Dataset records ::

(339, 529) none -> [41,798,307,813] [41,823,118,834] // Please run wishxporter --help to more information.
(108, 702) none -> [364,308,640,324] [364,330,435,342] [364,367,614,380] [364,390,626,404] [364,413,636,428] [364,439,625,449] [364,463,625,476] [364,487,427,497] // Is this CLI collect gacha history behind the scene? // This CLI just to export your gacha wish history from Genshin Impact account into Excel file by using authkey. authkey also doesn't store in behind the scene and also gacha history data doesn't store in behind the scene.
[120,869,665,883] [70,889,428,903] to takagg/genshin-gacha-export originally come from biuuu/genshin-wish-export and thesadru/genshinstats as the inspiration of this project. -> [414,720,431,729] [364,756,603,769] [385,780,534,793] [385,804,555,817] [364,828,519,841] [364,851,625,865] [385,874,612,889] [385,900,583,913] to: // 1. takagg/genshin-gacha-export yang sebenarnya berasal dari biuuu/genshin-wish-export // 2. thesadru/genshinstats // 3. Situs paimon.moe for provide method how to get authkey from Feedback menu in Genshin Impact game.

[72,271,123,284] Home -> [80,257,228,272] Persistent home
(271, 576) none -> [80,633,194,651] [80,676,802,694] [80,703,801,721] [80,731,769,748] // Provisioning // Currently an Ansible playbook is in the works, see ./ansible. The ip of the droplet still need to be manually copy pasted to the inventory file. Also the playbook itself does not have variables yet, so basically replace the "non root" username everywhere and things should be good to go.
==
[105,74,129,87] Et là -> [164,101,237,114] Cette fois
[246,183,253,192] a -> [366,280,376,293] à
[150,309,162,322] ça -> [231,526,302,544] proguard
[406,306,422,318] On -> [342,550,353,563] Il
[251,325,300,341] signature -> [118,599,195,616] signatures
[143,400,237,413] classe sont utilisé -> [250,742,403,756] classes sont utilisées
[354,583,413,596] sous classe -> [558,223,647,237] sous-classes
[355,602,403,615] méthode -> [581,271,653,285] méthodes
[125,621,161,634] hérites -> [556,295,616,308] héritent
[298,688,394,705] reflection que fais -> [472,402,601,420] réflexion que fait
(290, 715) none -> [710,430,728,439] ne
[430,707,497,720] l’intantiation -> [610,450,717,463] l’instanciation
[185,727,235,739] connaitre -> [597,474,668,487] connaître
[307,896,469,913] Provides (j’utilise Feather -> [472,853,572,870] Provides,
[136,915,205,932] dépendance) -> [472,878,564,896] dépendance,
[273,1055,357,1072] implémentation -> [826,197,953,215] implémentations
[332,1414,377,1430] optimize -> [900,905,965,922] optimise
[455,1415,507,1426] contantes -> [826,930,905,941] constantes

Task to carry out :: Lines containing the word "classe": copy each of them from the material.

Task answer ::
[143,400,237,413] classe sont utilisé -> [250,742,403,756] classes sont utilisées
[354,583,413,596] sous classe -> [558,223,647,237] sous-classes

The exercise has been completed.